Consigne ▸ Selon le bloc de texte, quelle somme la SAS Gourmalliance et la SAS Par demandent-elles que Mme [Z] leur verse sur le fondement de l'article 700 du Code de procédure civile ?

Bloc de texte ▸
▼
Par conclusions transmises par voie électronique le 24 juin 2022, la SAS Gourmalliance et la SAS Par demandent à la cour de confirmer le jugement entrepris et de condamner Mme [Z] à leur verser la somme de 2.500 euros chacune sur le fondement de l’article 700 du Code de procédure civile pour les frais exposés en cause d’appel.

Elles font valoir que :

– Mme [Z] a été remplie de ses droits concernant sa rémunération ; que la demande de 16,73 euros présentée à l’encontre de la SAS Par est quant à elle prescrite dès lors qu’elle ne figurait pas dans la demande initiale ;

– la demande de remboursement de frais ne peut prospérer faute pour ces frais d’avoir été engagés dans l’intérêt des employeurs de la salariée ;

– le contrat n’a pas été exécuté déloyalement de leur part ; qu’il s’agissait d’un contrat à temps plein de co-emploi et que Mme [Z] a été effectivement employée et rémunérée à temps plein ; que les durées exactes de travail et leur répartition ne pouvaient être mentionnées, dépendant de l’activité de la salairée, et qu’au demeurant une telle circonstance est de nature à entraîner la requalification du contrat en contrat à temps complet; que c’est Mme [Z] qui a été à l’initiative d’une demande de contrat à temps partiel et que, compte tenu de l’absence de transparence sur son activité future, la seule alternative a été de maintenir le contrat à temps plein ;

– les licenciements sont fondés dès lors que :

– les faits reprochés ne sont pas prescrits ; qu’elle n’a eu connaissance de la nouvelle situation de Mme [Z] et de l’exercice d’une activité concurrente sous la forme de la société Delicea qu’au moment du constat de la baisse de son chiffre d’affaire annuel 2011;

– les faits sont matériellement établis ; que Mme [Z] a menti sur sa situation et a délibérément dissimulé le fait qu’elle n’avait pas été licenciée par la société Prodeal, l’existence d’un contrat d’agent commercial signé avec Prodeal et la création de sa société Delicea ; qu’à travers sa qualité de gérante et d’associé unique de la société Delicea elle démarchait la clientèle de ses employeurs afin que les clients s’adressent non plus à eux mais à un autre prestataire, les sociétés Nactis Gourmet et Delicea, pour des produits similaires ; qu’elle a utilisé les moyens de la société La Triade pour exercer son activité parallèle et lui a fait supporter ses frais professionnels ; que, compte tenu de l’intuitu personae du délégué commercial avec ses interlocuteurs et de l’existence de trois employeurs, la clause d’exclusivité était indispensable à la protection des intérêts de ces derniers.
▲
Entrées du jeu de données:
▼
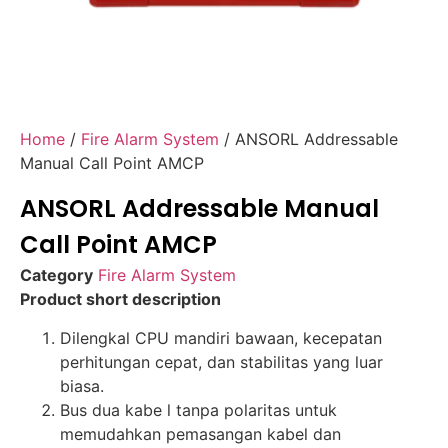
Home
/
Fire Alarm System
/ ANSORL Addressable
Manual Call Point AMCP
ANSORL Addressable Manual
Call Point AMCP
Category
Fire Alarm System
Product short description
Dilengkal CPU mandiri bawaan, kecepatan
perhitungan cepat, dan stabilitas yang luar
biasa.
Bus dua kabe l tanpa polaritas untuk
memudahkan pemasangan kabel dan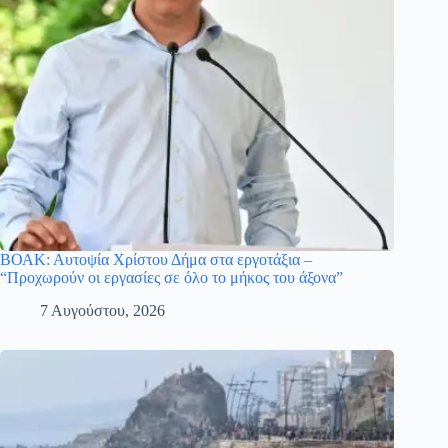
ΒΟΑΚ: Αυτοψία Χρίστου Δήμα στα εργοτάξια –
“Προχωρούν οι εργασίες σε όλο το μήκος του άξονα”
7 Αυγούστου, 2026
▲
▼
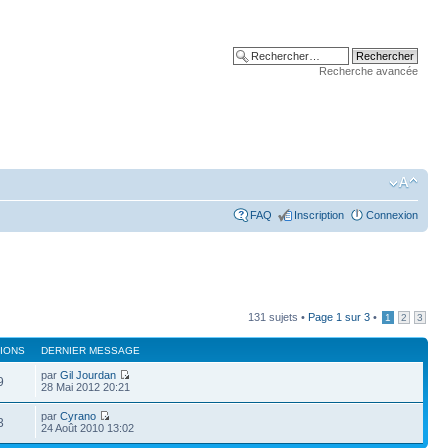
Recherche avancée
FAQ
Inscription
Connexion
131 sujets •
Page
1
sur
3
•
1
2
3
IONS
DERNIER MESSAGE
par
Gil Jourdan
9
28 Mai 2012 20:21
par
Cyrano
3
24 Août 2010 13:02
▲
Réponse attendue ▸ La somme de 2.500 euros chacune.